Well Charles Griswold, professor of Philosophy at Boston University, outlines the complexities of forgiveness in a recent blog post.

Certainly to forgive we must abandon thoughts of resentment and revenge. But it’s not just this. We must also find the act and the person who committed it fitting of such anger. (We wouldn’t call it forgiveness if a four-year-old told us a tall tale.)

Griswold holds that ideal forgiveness is one where the offender admits their wrong-doing and takes steps to repair the damage. In taking such steps offenders are seeking forgiveness.
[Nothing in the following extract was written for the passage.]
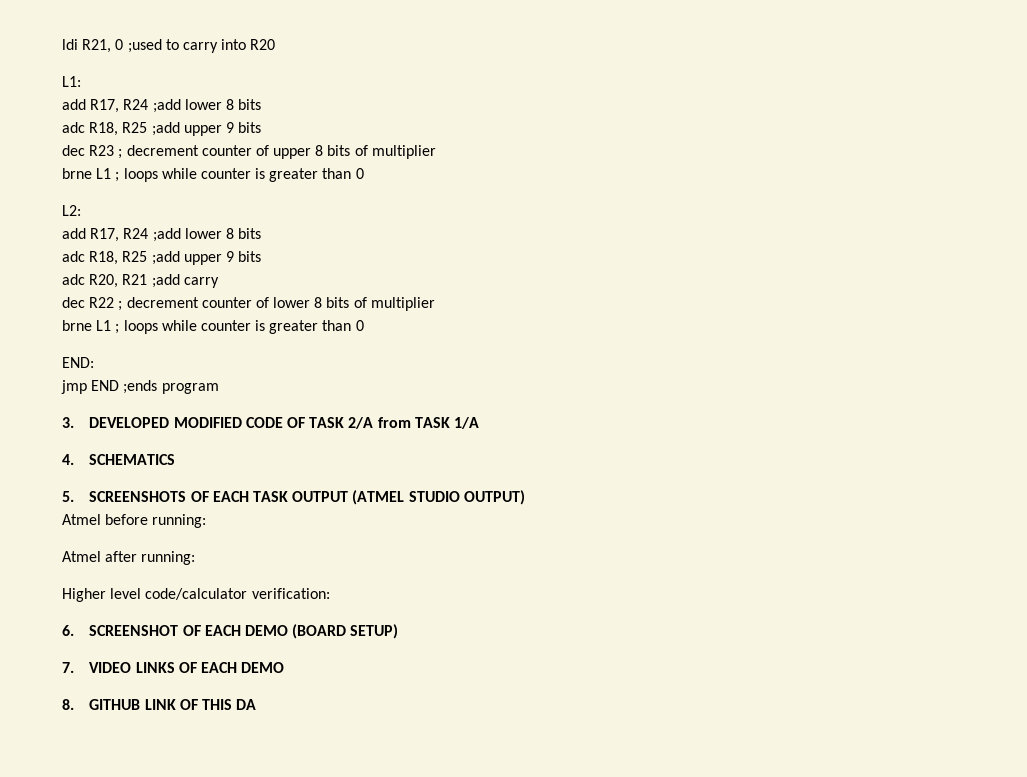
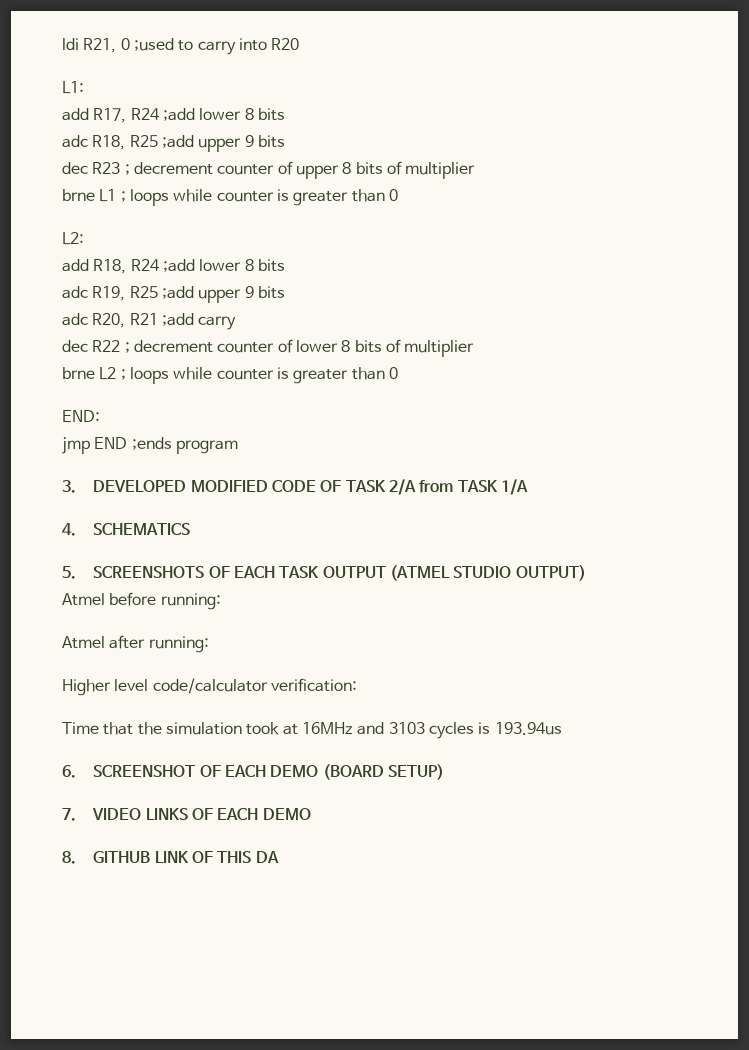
[90,228,262,242] [62,251,119,265] R17, R24 ;add lower 8 bits // adc R18, -> [93,259,285,274] [62,286,126,301] R18, R24 ;add lower 8 bits // adc R19,
[96,320,112,331] L1 -> [99,367,117,380] L2
(330, 593) none -> [62,722,562,739] // Time that the simulation took at 16MHz and 3103 cycles is 193.94us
So there is a two-directional relationship here between the forgiver and forgiven.

An imperfect form of forgiveness, according to Griswold, is the unilateral one where one forgives, independent of any steps taken by the offender.   Griswold believes that true forgiveness is a bilateral act that preserves a “moral relation between self and other.

He notes forgiveness is not merely relief from anger but rather it is the act of expressing moral ideals, like truth, mutual respect, reconciliation.

And for this I'd recommend old acquaintance not be forgot.